***** Extract provided *****

Makoto Kobayashi (小林 誠, Kobayashi Makoto, born April 7, 1944, in Nagoya, Japan) is a Japanese physicist known for his work on CP-violation who was awarded one-fourth of the 2008 Nobel Prize in Physics "for the discovery of the origin of the broken symmetry which predicts the existence of at least three families of quarks in nature."[1]

Early life and education

Makoto Kobayashi was born in Nagoya, Japan in 1944.[2][3] When he was two years old, Kobayashi's father Hisashi died. The Kobayashi family home was destroyed by the Bombing of Nagoya, so they stayed at his mother's (surnamed Kaifu) family house. One of Makoto's cousins, Toshiki Kaifu, the 51st Prime Minister of Japan, was living in the same place.[4] His other cousin was an astronomer, Norio Kaifu.[5] Many years later, Toshiki Kaifu recalled Kobayashi: "when he was a child, he was a quiet and lovely boy, always reading some difficult books in my room. I think this is the beginning of his sudden change into a genius."[4]

After graduating from the School of Science of Nagoya University in 1967,[2][3] he obtained a DSc degree from the Graduate School of Science of Nagoya University in 1972.[6] During college years, he received guidance from Shoichi Sakata and others.


Nicola Cabibbo and Makoto Kobayashi
Paul Krugman, Roger Tsien, Martin Chalfie, Osamu Shimomura, Makoto Kobayashi and Toshihide Masukawa, Nobel Prize Laureates 2008, at a press conference at the Swedish Academy of Science in Stockholm.

After completing his doctoral research at Nagoya University in 1972, Kobayashi worked as a research associate on particle physics at Kyoto University. Together, with his colleague Toshihide Maskawa, he worked on explaining CP-violation within the Standard Model of particle physics. Kobayashi and Maskawa's theory required that there were at least three generations of quarks, a prediction that was confirmed experimentally four years later by the discovery of the bottom quark.

*****

§ **Required action a**
Answer these from the passage on Makoto Kobayashi:
(i) In what year did he graduate from the School of Science of Nagoya University?
(ii) Which of his cousins was the 51st Prime Minister of Japan?
(iii) What discovery experimentally confirmed the prediction of at least three generations of quarks?
The records have no connection to the passage on Makoto Kobayashi.

***** Material for this task *****

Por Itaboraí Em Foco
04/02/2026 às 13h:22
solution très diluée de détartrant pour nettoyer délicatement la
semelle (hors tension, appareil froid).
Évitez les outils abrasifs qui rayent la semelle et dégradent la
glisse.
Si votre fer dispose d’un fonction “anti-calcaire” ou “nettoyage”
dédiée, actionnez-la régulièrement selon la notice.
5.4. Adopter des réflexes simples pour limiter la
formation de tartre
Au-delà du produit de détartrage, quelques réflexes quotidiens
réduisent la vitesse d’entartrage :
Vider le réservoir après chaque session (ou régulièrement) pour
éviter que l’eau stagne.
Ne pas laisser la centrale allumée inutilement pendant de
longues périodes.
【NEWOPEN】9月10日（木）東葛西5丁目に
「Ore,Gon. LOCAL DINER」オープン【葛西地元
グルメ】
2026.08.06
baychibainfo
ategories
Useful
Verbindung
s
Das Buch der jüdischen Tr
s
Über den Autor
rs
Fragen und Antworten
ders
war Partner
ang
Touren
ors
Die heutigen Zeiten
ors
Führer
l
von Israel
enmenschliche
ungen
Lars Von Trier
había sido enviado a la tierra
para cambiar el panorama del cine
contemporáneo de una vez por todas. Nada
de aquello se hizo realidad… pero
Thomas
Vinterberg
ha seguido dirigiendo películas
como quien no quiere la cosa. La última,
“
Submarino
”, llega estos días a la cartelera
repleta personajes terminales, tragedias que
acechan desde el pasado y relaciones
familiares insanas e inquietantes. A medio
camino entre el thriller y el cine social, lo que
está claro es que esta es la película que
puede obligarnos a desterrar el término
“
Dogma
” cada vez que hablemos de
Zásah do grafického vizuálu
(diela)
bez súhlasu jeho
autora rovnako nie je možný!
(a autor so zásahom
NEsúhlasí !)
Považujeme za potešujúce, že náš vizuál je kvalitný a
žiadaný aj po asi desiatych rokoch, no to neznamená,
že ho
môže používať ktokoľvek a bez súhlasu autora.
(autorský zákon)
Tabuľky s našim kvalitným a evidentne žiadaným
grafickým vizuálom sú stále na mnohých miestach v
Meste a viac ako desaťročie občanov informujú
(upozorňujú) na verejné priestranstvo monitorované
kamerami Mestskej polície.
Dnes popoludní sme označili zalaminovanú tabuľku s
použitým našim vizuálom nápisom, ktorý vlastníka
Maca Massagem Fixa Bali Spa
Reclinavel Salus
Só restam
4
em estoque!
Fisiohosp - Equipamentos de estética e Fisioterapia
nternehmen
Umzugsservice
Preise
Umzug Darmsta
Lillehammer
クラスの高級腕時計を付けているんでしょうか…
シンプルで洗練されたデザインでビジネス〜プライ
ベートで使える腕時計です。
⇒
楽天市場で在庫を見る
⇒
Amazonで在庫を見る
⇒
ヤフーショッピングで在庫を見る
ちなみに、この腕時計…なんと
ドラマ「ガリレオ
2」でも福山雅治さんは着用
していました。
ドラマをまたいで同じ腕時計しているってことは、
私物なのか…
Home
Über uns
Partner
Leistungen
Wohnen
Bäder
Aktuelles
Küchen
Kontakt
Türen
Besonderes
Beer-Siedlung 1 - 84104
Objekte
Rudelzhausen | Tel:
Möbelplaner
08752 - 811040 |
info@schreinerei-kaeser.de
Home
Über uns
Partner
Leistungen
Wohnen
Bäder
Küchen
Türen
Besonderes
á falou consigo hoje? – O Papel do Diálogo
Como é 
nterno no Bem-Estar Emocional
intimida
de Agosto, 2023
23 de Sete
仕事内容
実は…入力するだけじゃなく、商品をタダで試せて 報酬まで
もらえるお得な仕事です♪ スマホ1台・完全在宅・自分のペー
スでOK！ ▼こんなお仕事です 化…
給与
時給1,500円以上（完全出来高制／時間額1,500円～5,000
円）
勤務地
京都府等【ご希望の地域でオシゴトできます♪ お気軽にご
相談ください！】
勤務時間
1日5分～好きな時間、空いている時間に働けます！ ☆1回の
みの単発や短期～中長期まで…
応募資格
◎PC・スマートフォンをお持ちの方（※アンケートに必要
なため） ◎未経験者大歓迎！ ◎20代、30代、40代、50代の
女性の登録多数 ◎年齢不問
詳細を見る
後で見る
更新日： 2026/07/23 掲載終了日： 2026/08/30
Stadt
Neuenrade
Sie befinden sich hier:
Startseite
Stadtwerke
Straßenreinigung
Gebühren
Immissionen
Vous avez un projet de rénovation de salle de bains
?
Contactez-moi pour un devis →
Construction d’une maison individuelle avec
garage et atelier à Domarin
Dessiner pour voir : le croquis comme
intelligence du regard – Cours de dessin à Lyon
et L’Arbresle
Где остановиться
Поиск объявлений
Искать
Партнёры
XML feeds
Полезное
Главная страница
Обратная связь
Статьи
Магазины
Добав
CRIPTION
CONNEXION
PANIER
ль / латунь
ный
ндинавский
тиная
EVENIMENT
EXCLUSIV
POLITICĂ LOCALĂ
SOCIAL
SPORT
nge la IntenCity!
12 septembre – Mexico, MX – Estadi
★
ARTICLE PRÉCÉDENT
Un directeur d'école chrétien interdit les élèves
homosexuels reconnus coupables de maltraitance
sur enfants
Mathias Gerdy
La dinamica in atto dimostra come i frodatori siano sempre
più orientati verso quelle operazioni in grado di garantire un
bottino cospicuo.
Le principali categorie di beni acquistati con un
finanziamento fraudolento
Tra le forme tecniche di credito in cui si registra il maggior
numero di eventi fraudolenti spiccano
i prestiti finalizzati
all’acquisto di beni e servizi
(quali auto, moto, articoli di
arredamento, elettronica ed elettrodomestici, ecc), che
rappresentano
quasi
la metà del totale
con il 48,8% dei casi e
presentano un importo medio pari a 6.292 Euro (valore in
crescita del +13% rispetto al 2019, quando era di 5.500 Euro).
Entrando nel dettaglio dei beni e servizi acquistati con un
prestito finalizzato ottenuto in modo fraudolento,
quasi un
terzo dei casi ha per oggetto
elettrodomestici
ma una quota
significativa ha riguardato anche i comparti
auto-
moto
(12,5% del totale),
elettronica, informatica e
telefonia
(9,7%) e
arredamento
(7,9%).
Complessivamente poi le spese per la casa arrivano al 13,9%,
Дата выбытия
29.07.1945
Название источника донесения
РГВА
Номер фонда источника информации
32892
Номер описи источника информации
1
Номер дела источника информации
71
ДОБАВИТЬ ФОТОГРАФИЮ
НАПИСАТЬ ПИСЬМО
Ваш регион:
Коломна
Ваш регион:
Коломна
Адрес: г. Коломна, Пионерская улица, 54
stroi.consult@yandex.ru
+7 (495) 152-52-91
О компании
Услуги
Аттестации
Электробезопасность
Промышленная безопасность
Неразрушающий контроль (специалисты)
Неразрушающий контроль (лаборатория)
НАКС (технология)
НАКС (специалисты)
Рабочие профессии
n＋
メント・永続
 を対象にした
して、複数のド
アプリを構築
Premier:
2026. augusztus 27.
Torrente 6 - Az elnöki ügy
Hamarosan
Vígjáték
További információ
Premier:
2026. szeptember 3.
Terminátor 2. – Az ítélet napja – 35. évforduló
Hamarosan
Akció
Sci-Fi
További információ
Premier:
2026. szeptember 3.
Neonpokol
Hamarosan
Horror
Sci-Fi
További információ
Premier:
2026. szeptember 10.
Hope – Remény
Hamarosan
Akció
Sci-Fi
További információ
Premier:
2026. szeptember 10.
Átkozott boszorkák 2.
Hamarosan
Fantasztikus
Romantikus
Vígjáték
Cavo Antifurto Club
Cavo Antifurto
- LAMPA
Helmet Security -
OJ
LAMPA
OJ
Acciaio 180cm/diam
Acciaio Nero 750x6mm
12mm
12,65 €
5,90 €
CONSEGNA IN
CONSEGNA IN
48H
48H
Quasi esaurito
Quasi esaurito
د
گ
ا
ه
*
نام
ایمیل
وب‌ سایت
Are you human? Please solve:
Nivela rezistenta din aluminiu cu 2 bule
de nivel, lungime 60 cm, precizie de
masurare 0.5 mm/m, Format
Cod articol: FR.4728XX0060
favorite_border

*****

§ **Required action b**
Reproduce the part of the records that opens with their first line and closes with the line containing "formation de tartre", including both of those lines.

§ **Written answer a**
(i) 1967
(ii) Toshiki Kaifu
(iii) The discovery of the bottom quark

§ **Written answer b**
Por Itaboraí Em Foco
04/02/2026 às 13h:22
solution très diluée de détartrant pour nettoyer délicatement la
semelle (hors tension, appareil froid).
Évitez les outils abrasifs qui rayent la semelle et dégradent la
glisse.
Si votre fer dispose d’un fonction “anti-calcaire” ou “nettoyage”
dédiée, actionnez-la régulièrement selon la notice.
5.4. Adopter des réflexes simples pour limiter la
formation de tartre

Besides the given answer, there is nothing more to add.